[WHAT THE TASK ASKS]:
Pictures do not belong in the copy; restate the records below word for word.

[DATA EXTRACT]:
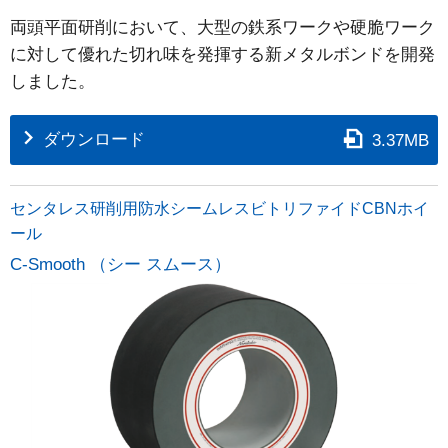
両頭平面研削において、大型の鉄系ワークや硬脆ワーク
に対して優れた切れ味を発揮する新メタルボンドを開発
しました。
ダウンロード
3.37MB
センタレス研削用防水シームレスビトリファイドCBNホイ
ール
C-Smooth （シー スムース）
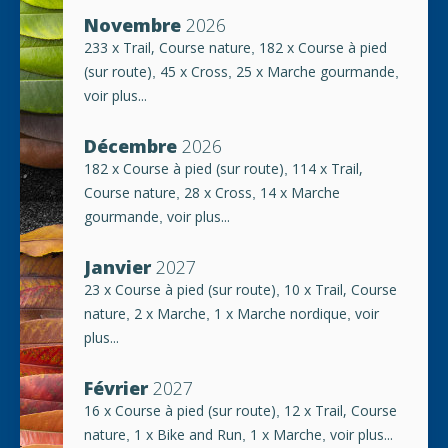
Novembre
2026
233 x Trail, Course nature
182 x Course à pied
,
(sur route)
45 x Cross
25 x Marche gourmande
,
,
,
voir plus...
Décembre
2026
182 x Course à pied (sur route)
114 x Trail,
,
Course nature
28 x Cross
14 x Marche
,
,
gourmande
voir plus...
,
Janvier
2027
23 x Course à pied (sur route)
10 x Trail, Course
,
nature
2 x Marche
1 x Marche nordique
voir
,
,
,
plus...
Février
2027
16 x Course à pied (sur route)
12 x Trail, Course
,
nature
1 x Bike and Run
1 x Marche
voir plus...
,
,
,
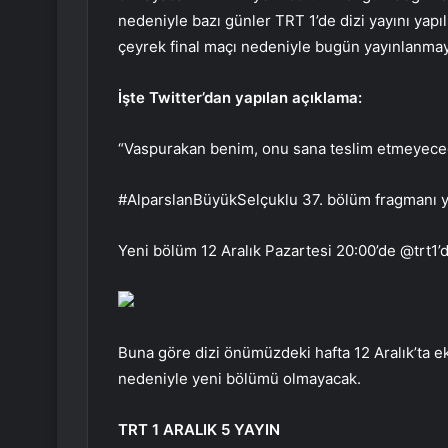
nedeniyle bazı günler TRT 1’de dizi yayını yap
çeyrek final maçı nedeniyle bugün yayınlanma
İşte Twitter’dan yapılan açıklama:
“Vaspurakan benim, onu sana teslim etmeyece
#AlparslanBüyükSelçuklu 37. bölüm fragmanı y
Yeni bölüm 12 Aralık Pazartesi 20:00’de @trt1’d
Buna göre dizi önümüzdeki hafta 12 Aralık’ta 
nedeniyle yeni bölümü olmayacak.
TRT 1 ARALIK 5 YAYIN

[REPLY TO THE TASK]:
両頭平面研削において、大型の鉄系ワークや硬脆ワーク
に対して優れた切れ味を発揮する新メタルボンドを開発
しました。
ダウンロード
3.37MB
センタレス研削用防水シームレスビトリファイドCBNホイ
ール
C-Smooth （シー スムース）
Novembre
2026
233 x Trail, Course nature
182 x Course à pied
,
(sur route)
45 x Cross
25 x Marche gourmande
,
,
,
voir plus...
Décembre
2026
182 x Course à pied (sur route)
114 x Trail,
,
Course nature
28 x Cross
14 x Marche
,
,
gourmande
voir plus...
,
Janvier
2027
23 x Course à pied (sur route)
10 x Trail, Course
,
nature
2 x Marche
1 x Marche nordique
voir
,
,
,
plus...
Février
2027
16 x Course à pied (sur route)
12 x Trail, Course
,
nature
1 x Bike and Run
1 x Marche
voir plus...
,
,
,
nedeniyle bazı günler TRT 1’de dizi yayını yap
çeyrek final maçı nedeniyle bugün yayınlanma
İşte Twitter’dan yapılan açıklama:
“Vaspurakan benim, onu sana teslim etmeyece
#AlparslanBüyükSelçuklu 37. bölüm fragmanı y
Yeni bölüm 12 Aralık Pazartesi 20:00’de @trt1’d
Buna göre dizi önümüzdeki hafta 12 Aralık’ta 
nedeniyle yeni bölümü olmayacak.
TRT 1 ARALIK 5 YAYIN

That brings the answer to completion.